February 16 2011
What's the Matter with Men and, More Importantly, Why IS So Much the Matter?
Carrie L. Lukas
One of my favorite bloggers, Dr. Helen Smith, has an interesting critique of a new book by Kay Hymowitz, Manning Up: How the Rise of Women Has Turned Men into Boys. Hymowitz appears to focus on how many men appear to be in a state of arrested adolescence, avoiding marriage and wasting time on video games and other childish activities. Dr. Helen points out that our society tends to welcome male bashing, but rarely considers the reasons why many men are today failing to achieve traditional milestones associated with adulthood.
Like Dr. Helen, I very much plan to read the book before passing judgment. Kay Hymowitz is a fascinating anaylst and Christina Hoff Sommers has written a forward to the book, which suggests to me that there has to be a lot of value there.
But in skimming the descriptions, I tend to agree with Dr. Helen in being concerned that society too often seeks to blame men for the problems afflicting their sex, rather than considering what are the driving forces behind their deteriorating state. No fault divorce, for example, has empowered women to leave their husbands and take the kids-and often kicking those men out of homes they helped pay for to boot-simply because they aren't so enamored with the guy anymore. Academia has spent decades pounding into students that men are generally to be viewed with suspicion as potentially violent enforcers of the patriarchy. Title IX has been used to take away men's access to athletics, one of the few extracurricular activities that men express more interest in that women do. Now Title IX is being advanced to try to strong arm women into science and engineering programs, since those are just about the only academic disciplines left in which women don't already outnumber men.
This isn't to suggest that men are all angels.

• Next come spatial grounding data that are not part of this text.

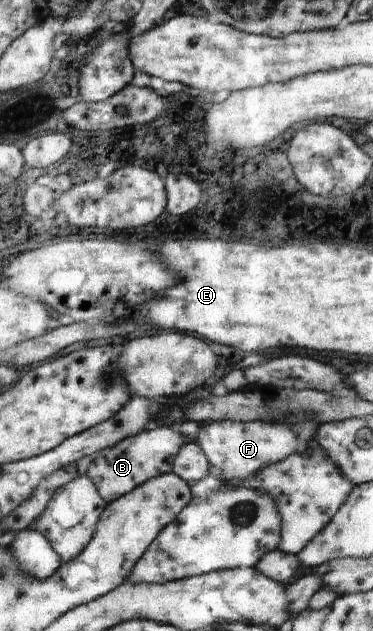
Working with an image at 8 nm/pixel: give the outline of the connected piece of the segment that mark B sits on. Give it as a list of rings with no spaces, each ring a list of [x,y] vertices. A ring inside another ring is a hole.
[[[168,422],[166,426],[150,426],[138,436],[127,438],[115,447],[102,450],[95,458],[86,474],[95,480],[103,497],[109,502],[116,502],[124,495],[135,491],[148,479],[172,473],[174,471],[175,456],[190,439],[178,432],[176,424]]]

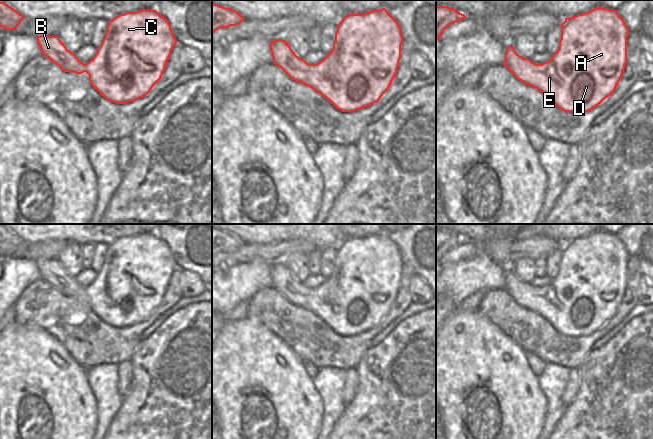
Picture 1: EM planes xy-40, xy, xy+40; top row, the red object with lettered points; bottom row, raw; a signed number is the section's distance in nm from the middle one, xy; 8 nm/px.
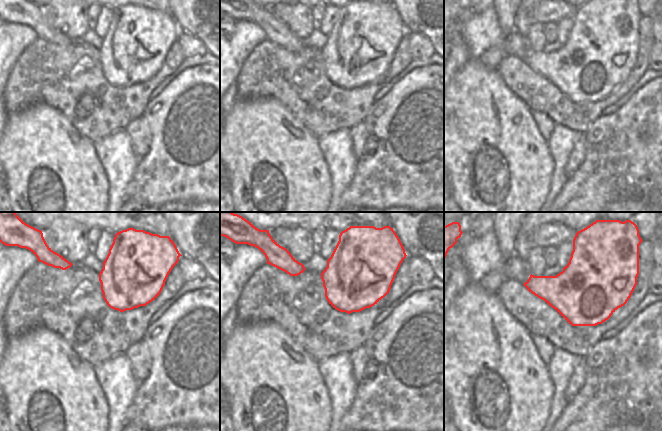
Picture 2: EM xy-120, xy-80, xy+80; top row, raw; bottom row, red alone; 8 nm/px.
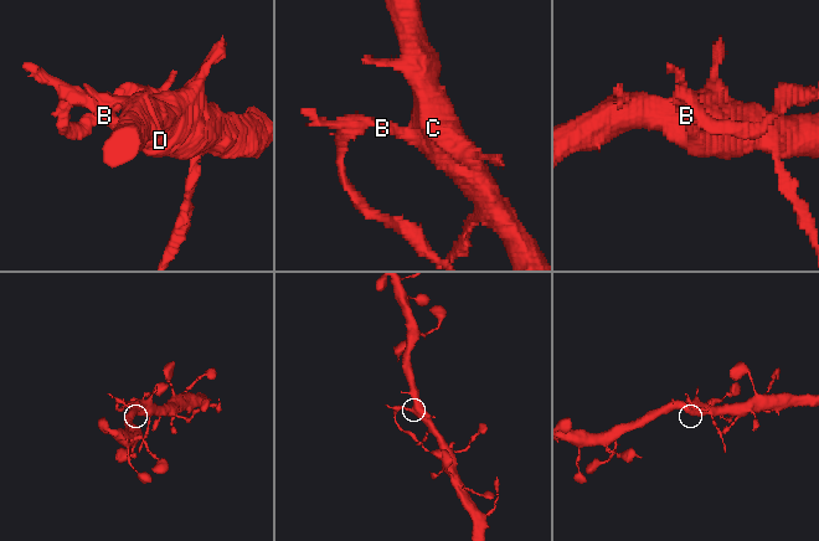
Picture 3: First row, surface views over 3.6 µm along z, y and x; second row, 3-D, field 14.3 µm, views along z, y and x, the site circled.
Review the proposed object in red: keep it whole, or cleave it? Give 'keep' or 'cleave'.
cleave

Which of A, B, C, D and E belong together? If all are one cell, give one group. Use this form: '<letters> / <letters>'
A C D E / B

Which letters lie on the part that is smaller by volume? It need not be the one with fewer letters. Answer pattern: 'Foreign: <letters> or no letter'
Foreign: B.

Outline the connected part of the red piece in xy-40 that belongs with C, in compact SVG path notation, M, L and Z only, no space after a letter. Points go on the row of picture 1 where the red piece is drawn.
M143 8L120 14L108 22L105 37L92 60L84 64L78 58L65 59L59 67L64 72L86 72L91 85L103 98L126 104L146 96L159 82L176 44L167 19L156 10Z

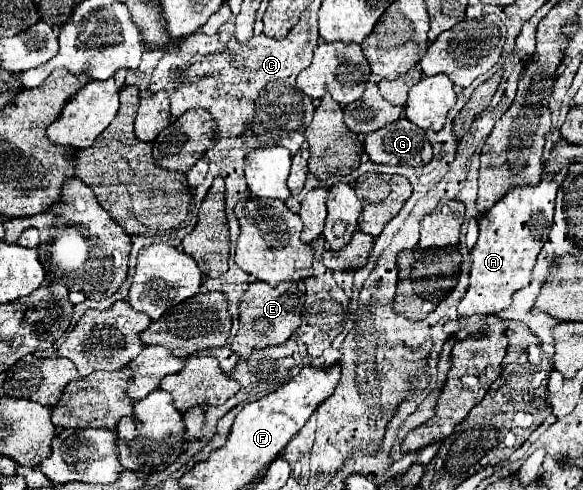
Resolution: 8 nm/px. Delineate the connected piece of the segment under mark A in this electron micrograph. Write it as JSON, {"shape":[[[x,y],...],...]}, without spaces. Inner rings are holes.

Certainly I think there is something to the fact that our culture has made it easier for men to indulge counterproductive instincts, and many men happily dove in to the whirlpool of meaningless encounters and media stimulation, rather than pursue higher goals. But a solution to the downslide of men's prospects aren't going to be found just by heaping insults on what might increasingly be characterized as the new weaker-or at least more vulnerable-sex.
UPDATE: Turns out, Christina Hoff Sommers didn't write a forward to this book, but there are other endorsements from many I admire, such as Caitlin Flanagan and Bill Bennett.